De "abnormale" aanwezigheid van IgE op het mestcelmembraan is niet toevallig: ze zijn pas op het membraan aanwezig na een eerste blootstelling, door het gepredisponeerde organisme, aan het allergeen. In dit geval spreken we van sensibilisatie van mestcellen voor het antigeen, met andere woorden, de volgende situatie doet zich voor: wanneer een individu, ontvankelijker dan normaal, voor het eerst in contact komt met een bepaald allergeen, is de immuunrespons systeem bestaat uit de overproductie van specifiek IgE. Zodra de eerste blootstelling aan het allergeen is uitgeput, worden de IgE die gevoelig zijn voor de laatste gefixeerd op het plasmamembraan van mestcellen. Bij de tweede blootstelling aan hetzelfde antigeen, wordt het IgE al klaar, trigger de ongecontroleerde degranulatie van histamine. Dit proces wordt gedefinieerd door de term anafylactische overgevoeligheid en is een van de ontstekings-/allergene reacties.
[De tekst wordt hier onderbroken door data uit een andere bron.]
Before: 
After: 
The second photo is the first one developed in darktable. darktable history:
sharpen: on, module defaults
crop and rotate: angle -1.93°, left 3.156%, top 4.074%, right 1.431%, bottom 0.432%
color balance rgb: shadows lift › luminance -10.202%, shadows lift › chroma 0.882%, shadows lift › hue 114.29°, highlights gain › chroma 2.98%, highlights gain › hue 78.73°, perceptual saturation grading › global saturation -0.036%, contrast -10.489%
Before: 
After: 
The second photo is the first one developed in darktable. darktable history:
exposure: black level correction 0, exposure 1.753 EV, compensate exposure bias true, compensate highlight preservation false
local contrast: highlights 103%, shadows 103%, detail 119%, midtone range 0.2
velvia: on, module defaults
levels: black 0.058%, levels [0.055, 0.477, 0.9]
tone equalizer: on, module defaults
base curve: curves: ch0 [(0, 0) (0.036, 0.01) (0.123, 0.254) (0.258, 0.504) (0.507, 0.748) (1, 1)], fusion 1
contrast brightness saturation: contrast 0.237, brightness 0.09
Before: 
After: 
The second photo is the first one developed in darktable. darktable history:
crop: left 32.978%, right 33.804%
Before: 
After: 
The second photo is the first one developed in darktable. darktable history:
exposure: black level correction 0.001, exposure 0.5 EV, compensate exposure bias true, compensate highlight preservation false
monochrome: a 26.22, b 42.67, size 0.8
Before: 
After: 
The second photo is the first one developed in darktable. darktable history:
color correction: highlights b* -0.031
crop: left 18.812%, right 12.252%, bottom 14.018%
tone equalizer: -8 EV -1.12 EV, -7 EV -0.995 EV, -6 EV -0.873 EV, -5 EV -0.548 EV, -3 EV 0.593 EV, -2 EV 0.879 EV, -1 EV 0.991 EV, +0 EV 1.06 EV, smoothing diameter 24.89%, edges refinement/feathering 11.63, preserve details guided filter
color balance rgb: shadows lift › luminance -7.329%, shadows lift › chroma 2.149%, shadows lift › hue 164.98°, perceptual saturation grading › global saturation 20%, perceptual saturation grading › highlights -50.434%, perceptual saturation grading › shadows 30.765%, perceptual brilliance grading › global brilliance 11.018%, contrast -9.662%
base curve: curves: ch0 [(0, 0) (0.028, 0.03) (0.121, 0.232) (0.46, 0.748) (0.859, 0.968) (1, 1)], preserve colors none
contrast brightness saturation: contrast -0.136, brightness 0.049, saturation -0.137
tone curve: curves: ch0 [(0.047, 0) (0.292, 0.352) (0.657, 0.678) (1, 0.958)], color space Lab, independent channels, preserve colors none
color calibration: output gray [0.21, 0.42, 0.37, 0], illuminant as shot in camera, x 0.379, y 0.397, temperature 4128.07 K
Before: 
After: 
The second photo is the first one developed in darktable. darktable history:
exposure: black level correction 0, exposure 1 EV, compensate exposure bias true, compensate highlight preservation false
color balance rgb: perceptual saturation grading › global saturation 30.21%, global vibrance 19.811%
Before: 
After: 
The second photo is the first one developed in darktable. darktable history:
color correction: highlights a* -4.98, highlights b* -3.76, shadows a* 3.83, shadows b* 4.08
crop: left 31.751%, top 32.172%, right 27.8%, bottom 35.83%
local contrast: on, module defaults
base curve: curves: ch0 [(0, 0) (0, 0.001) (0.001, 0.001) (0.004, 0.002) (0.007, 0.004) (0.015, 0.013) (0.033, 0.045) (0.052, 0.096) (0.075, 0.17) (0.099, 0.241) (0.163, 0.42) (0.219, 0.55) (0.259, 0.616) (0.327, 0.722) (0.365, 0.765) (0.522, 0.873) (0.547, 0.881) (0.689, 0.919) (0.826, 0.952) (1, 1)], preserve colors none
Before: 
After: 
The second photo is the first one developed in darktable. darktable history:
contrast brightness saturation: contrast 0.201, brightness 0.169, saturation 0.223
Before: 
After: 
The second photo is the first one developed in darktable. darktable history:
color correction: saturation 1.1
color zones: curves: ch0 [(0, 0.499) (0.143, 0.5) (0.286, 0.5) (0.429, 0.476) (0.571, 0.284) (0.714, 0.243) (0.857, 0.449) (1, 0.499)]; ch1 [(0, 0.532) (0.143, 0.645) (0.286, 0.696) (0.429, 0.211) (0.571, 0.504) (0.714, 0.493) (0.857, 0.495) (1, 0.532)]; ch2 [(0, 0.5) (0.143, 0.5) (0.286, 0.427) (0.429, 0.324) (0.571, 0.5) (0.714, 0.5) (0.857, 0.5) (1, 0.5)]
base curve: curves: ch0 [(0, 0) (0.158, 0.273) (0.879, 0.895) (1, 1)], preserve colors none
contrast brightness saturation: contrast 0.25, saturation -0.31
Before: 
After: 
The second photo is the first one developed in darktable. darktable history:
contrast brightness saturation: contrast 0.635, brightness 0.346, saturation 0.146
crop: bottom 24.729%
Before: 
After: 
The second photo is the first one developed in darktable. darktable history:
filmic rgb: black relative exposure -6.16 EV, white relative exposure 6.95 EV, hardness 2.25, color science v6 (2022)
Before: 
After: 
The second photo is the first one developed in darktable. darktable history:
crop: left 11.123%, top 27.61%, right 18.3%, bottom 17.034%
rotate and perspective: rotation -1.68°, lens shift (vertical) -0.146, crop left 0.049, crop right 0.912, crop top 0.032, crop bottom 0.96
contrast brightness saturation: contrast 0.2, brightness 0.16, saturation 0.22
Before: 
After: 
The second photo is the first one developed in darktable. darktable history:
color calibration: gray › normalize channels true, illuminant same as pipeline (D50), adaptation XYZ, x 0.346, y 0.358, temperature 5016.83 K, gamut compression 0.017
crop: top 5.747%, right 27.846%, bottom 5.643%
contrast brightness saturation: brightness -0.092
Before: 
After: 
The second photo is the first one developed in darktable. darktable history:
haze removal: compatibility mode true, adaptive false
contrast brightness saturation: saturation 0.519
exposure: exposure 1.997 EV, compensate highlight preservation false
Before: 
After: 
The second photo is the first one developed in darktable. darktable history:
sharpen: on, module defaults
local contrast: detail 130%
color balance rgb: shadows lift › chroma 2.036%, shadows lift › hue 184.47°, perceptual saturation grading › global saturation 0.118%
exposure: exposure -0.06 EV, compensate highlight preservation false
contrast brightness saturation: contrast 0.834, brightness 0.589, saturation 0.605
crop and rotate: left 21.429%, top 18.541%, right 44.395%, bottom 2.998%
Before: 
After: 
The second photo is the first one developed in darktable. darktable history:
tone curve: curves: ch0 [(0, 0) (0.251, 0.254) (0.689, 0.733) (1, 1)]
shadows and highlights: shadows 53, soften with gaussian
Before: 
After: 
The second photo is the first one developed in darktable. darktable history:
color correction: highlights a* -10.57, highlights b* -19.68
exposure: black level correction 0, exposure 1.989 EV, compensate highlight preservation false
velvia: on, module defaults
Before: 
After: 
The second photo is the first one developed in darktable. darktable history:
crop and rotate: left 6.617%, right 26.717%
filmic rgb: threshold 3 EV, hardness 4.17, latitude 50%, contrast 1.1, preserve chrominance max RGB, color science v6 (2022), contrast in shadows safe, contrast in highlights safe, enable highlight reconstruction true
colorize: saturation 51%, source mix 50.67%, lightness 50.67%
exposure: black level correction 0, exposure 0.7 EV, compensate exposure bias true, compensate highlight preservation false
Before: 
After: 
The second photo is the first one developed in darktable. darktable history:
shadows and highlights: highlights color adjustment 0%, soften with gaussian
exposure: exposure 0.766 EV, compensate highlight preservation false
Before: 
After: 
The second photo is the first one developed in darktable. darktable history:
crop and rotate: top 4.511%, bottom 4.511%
Dit verklaart waarom bij anafylactische reacties antihistaminica worden toegediend.
Mestcellen en ontstekingen: het complete plaatje
Om dit overzicht van de rol van mestcellen tijdens het ontstekingsproces compleet te maken, moet gezegd worden dat andere hoofdrolspelers ter plaatse ingrijpen:
- De lipidelichamen, die arachidonzuur bevatten.
- Interleukinen.
- Chemotactische factoren.
- Het stikstofmonoxide.
Arachidonzuur, dat zich in de lipidelichamen van mestcellen bevindt, is een voorloper van talrijke stoffen die betrokken zijn bij ontstekingsprocessen, zoals prostaglandinen, tromboxanen en leukotriënen.In mestcellen, wanneer de immuunrespons op het antigeen wordt geactiveerd, naast degranulatie, ze zijn ook geproduceerde leukotriënen, waarvan de effecten als volgt zijn:
- Verhoogde vasculaire permeabiliteit.
- Samentrekking van gladde spieren.
Leukotriënen werken daarom als chemische mediatoren en ondersteunen de werking van histamine bij het tegengaan van antigenen.
Interleukines en chemotactische factoren reguleren de activiteit van andere cellen die deelnemen aan de regulatie van het ontstekingsproces.Met name chemotaxis betekent een proces waarbij mobiele cellen (zoals neutrofielen, basofielen, eosinofielen en lymfocyten) worden aangetrokken tot chemicaliën. Daarom roept een afgifte van chemotactische factoren door mestcellen andere immuuncellen op.
Ten slotte is stikstofmonoxide een andere endogene mediator die door de mestcel wordt geproduceerd door middel van een enzymatisch systeem genaamd NOS, stikstofmonoxidesynthetase.Dit gas wordt extern afgegeven en heeft een vaatverwijdende werking.
Net als bij histamine kunnen deze andere elementen van mestceloorsprong bij bepaalde personen echter ook een abnormale reactie op het antigeen bepalen. Bij astma-aanvallen is het bijvoorbeeld de massale samentrekking van gladde spieren, geïnduceerd door sommige leukotriënen in mestcellen, die bronchoconstrictie induceert, wat de typische symptomen veroorzaakt.